Building the rail line will give them a couple of years grace before spending their own money, because the rail line will be owned, would you believe, by a separate Adani company in the Cayman Islands. That, thinks Quiggin, will give Adani time during which something might turn up.
- And, if nothing did turn up, Adani would have bought a couple of years breathing space before writing off the losses that have already been incurred, without spending a significant amount of its own money. Adani (Caymans) would slide gracefully into bankruptcy and the Australian public would be left with a half-built rail line to nowhere and a billion dollar hole in our collective pockets.
Meanwhile Giles Parkinson points out that the IEA climate scenarios make mockery of Australia’s defence of Adani coal. I know the court decided that the Indians, not us, would be responsible for the emissions, but the IEA, a conservative OECD institution, has told us that burning coal has to stop well within the life of the mine. If we lend good money for the rail line we are more than complicit.
Elsewhere, Marcia Langton has delivered a blast to the green environmental activists, who she says have ‘hijacked’ indigenous issues.
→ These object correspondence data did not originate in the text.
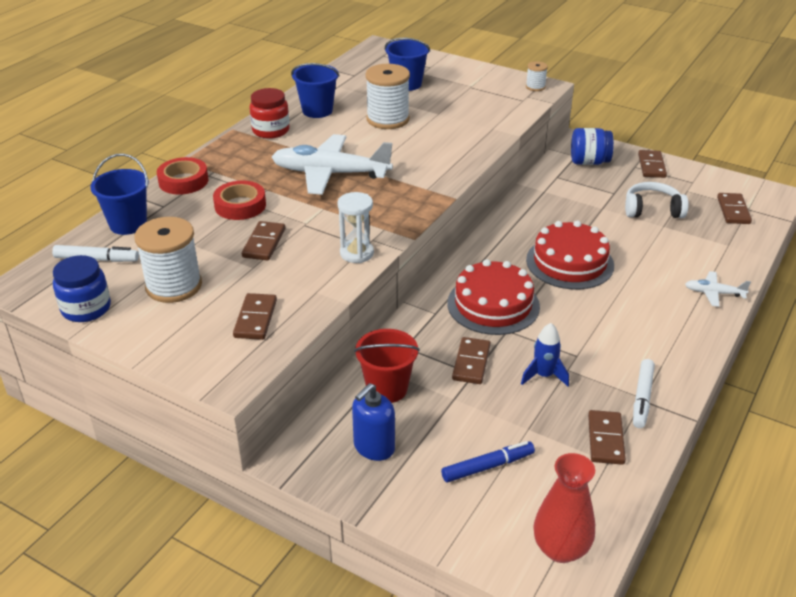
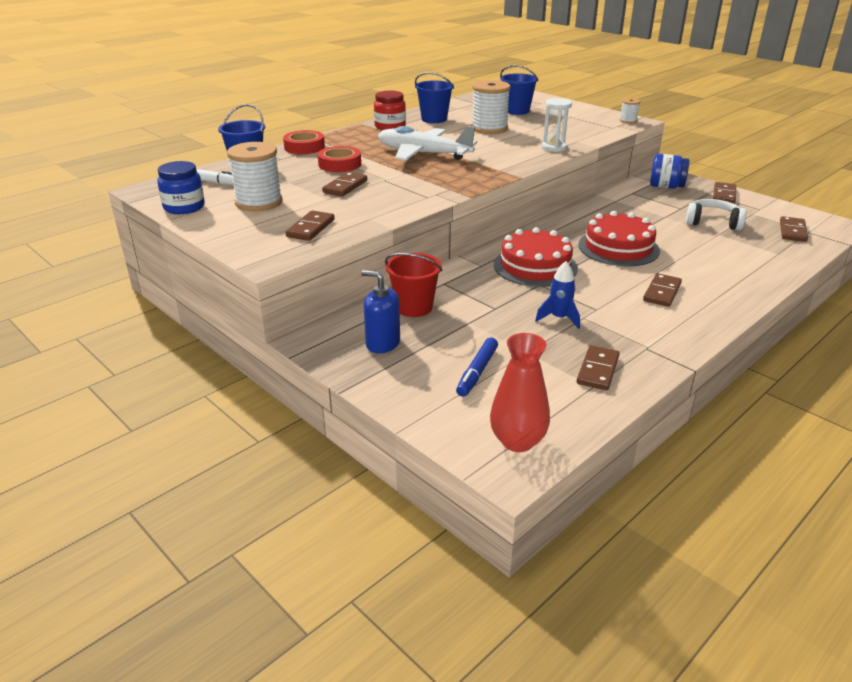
camera: 15 degrees right, 5 degrees down
(356, 253) = (417, 200): white hourglass -> white hourglass (554, 148)
(374, 447) = (382, 343): blue soap dispenser -> blue soap dispenser turned 60 degrees clockwise
(471, 363) = (497, 301): brown domino -> brown domino (662, 292)
(487, 467) = (477, 372): blue marker -> blue marker turned 120 degrees clockwise
(642, 398) = (646, 346): white marker -> none
(713, 293) = (750, 284): white plane -> none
They are using money from wealthy overseas donors to disrupt agreements between Aboriginal groups and mining companies, which would benefit Aborigines and give them jobs.
There’s more at The Guardian:
- Prominent Indigenous academic Marcia Langton has blasted the campaign against the controversial Adani coalmine, saying the Greens and the “environmental industry” are treating Indigenous people as “collateral damage”.
- She [Langton] bemoaned too that “hard-won Indigenous economic standing” risked being sacrificed in the name of the Green movement’s blanket opposition to mining.
“Let me be clear for those who are not aware of the problems we face: cashed-up green groups, some funded by wealthy overseas interests, oppose mining projects with often-flimsy evidence and misrepresent the evidence to the public.
“They deliberately thwart the aspirations and native title achievements of the majority of Indigenous people by deception, by persuading the media and the public that a small handful of Indigenous campaigners who oppose the legitimate interests of the majority of their own people are the truth-tellers and heroes.
“In a series of very sophisticated and well-funded manoeuvres, they disguise their campaign strategies to end mining as pro-Indigenous campaigns.
“In fact, they are undermining the majority Indigenous people who have worked hard with the flawed Native Title Act to achieve Aboriginal governance of very difficult problems in the region of the proposed Carmichael mine.
“There are legitimate ways to express opposition to mining and other projects, but sacrificing Indigenous achievements by using Aboriginal people in campaigns based on deception about the majority Aboriginal view in the region of the Carmichael mine is not one of them.”
Marcia Langton is a well-respected straight shooter. She also spent a major part of the address talking about the move to automating mining and other jobs, and how our governments are leaving us ill-prepared for the ‘fourth industrial revolution’.